Dans son roman Mourir, A. Schnitzler raconte cette dernière année de vie de Félix, atteint d’une maladie qui n’est jamais réellement explicitée et de l’évolution de la relation de ce couple que forment Marie et Félix, de leurs sentiments avec en toile de fond ces interrogations : Comment continuer à vivre et à investir le temps présent pour chacun d’eux en sachant qu’il ne reste plus qu’un an à vivre à Félix ?

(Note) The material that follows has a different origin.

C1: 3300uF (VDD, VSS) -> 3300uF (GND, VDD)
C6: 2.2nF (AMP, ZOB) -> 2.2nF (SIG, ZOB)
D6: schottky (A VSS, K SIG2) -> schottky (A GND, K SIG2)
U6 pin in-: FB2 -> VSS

Si dans les premiers temps Félix et Marie goûtèrent « à une paix merveilleuse dont ils avaient peine à prendre conscience », ne se souciant que d’eux-mêmes et profitant de la touffeur qui les enveloppait, cela ne fut que de courte durée. L’état de Félix s’aggrava rapidement. Des crises de suffocation de plus en plus nombreuses l’obligeront de plus en plus à rester alité et le laisseront très faible. Les traits de son visage seront de plus en plus creusés, sa peau flétrie, blafarde, sa bouche sèche, son odeur douceâtre écœurante. Des gémissements affreux s’échapperont de sa gorge. Il deviendra tout aussi hâtivement dans l’incapacité de se déplacer et de s’habiller seul. Des hémorragies apparaîtront au fil du temps laissant Félix sans force. Son moral oscillera entre espoir et désespoir. Là où les symptômes de la maladie se feront le moins ressentir, Félix s’imaginera une guérison possible. Il lui paraîtra alors incompréhensible qu’il pût être malade. Il n’y croit pas/plus. La peur de la mort le quitte. Il se sent léger. Il est persuadé qu’il est de ceux qui guérissent. Il veut vivre aussi bien que possible ce « lambeau de vie ». À l’inverse, dans les jours les plus sombres, Félix se sent assailli par le doute, la désillusion et des peurs ancestrales s’emparent de lui. Il devient irritable, acerbe, haineux à l’égard de ceux qui seront encore jeunes et vivants quand lui ne sera plus là, qui riront quand lui ne pourra plus rire, ni pleurer. Il préfère renoncer à une année de vie plutôt que vivre dans l’angoisse et la détresse du lendemain, que d’infliger une lente dégradation à Marie. Il pense au suicide. Marie, à ses côtés, est prise quant à elle de sentiments contradictoires face à la dégradation de l’état de Félix, entre dévotion, pitié, fuite et souhait de mort. Elle culpabilise. Elle a honte d’aimer la vie, d’éprouver du plaisir lors de ses sorties ; honte de ne plus supporter cette lente agonie qui n’en finit plus alors que Félix devient lui-même de plus en plus égoïste. Bien qu’elle ne puisse alors envisager sa vie sans Félix et songe mourir avec lui au début, « j’ai vécu avec toi, je mourrai avec toi » lui dit-elle, son désir de vivre, de s’évader, de sortir se fait paradoxalement plus ardent au fil des jours tandis que Félix s’affaiblit de jour en jour. La fin sera tragique. Félix décédera seul alors que Marie, l’aimante dévouée, s’est absentée après qu’il l’a agressée physiquement et lui a demandé de mourir avec lui, de tenir sa promesse.